Hartwell was sleeping in Seattle when a staff member at the research center called and woke his wife at 2:45 a.m. “You won’t believe this,” she said, rousing Hartwell from bed. The Nobel Committee had been trying to contact him for hours but couldn’t find his unlisted phone number. The staff member saw the announcement on the Nobel Foundation’s Web site and called with the news.

“It struck like a thunderbolt,” Hartwell said.

Nurse, director of the Imperial Cancer Research Fund, learned of his Nobel Prize from a voicemail message left on his cell phone. As he digested the news in the middle of a business meeting, he was “not too coherent,” he said. “I couldn’t quite believe it was true.”

Nurse said he might treat himself to a new motorcycle, then donate the rest of his prize money to cancer research.

“I am over the moon to win this award,” said Hunt in London.

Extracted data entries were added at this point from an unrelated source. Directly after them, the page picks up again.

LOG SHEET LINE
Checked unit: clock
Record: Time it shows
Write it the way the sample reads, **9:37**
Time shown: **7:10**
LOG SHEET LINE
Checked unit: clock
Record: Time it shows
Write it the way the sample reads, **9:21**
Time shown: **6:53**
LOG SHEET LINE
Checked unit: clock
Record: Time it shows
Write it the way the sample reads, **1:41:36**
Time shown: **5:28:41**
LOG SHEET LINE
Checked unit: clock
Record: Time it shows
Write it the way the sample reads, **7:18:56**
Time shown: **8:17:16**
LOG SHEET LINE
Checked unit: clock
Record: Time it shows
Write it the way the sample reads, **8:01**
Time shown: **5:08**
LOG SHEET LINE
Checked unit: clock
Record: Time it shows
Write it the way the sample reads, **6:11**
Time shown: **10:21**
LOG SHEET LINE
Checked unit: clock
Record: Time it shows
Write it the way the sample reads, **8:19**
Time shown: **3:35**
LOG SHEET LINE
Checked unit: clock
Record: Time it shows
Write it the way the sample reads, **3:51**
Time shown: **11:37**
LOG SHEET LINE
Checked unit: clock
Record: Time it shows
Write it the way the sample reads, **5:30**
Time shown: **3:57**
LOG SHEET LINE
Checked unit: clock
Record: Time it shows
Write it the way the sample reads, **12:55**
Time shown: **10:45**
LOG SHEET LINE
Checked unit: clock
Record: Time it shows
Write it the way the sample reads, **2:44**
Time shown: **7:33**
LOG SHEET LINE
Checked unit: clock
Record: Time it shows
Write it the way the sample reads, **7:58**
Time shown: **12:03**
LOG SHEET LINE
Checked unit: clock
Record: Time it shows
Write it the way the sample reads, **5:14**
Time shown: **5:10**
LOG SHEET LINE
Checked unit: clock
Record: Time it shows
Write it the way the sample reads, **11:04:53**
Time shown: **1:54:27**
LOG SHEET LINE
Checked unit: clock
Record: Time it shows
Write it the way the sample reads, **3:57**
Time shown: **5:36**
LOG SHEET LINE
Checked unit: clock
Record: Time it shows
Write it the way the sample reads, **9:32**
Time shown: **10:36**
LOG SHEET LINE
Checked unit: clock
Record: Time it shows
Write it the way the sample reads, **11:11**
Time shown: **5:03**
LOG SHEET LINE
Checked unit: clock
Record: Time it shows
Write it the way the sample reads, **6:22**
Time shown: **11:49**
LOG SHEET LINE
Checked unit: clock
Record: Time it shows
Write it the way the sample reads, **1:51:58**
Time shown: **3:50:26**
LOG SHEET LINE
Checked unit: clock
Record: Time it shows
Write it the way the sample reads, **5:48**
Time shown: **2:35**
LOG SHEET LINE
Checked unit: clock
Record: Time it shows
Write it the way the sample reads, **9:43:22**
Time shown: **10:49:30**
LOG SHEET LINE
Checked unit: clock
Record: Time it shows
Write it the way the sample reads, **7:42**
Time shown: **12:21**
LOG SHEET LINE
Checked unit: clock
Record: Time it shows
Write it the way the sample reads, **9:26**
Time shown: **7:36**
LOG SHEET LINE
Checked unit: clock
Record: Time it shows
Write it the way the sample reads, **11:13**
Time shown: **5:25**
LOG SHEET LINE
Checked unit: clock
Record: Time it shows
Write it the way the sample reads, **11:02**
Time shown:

The work was hailed by others in the field. “For many years, people have thought that the key for understanding the cancer problem would be understanding the cell cycle in its complete manifestation. And it has turned out to be a big chunk of the problem,” said Steven Smith, professor at City of Hope Medical Center in Duarte.

“The work they did has given us kind of a map of how the cell cycle works--in terms of what are the control points, what are the decisions that have to be made by the cell in deciding whether it’s ready to commit to cell division.”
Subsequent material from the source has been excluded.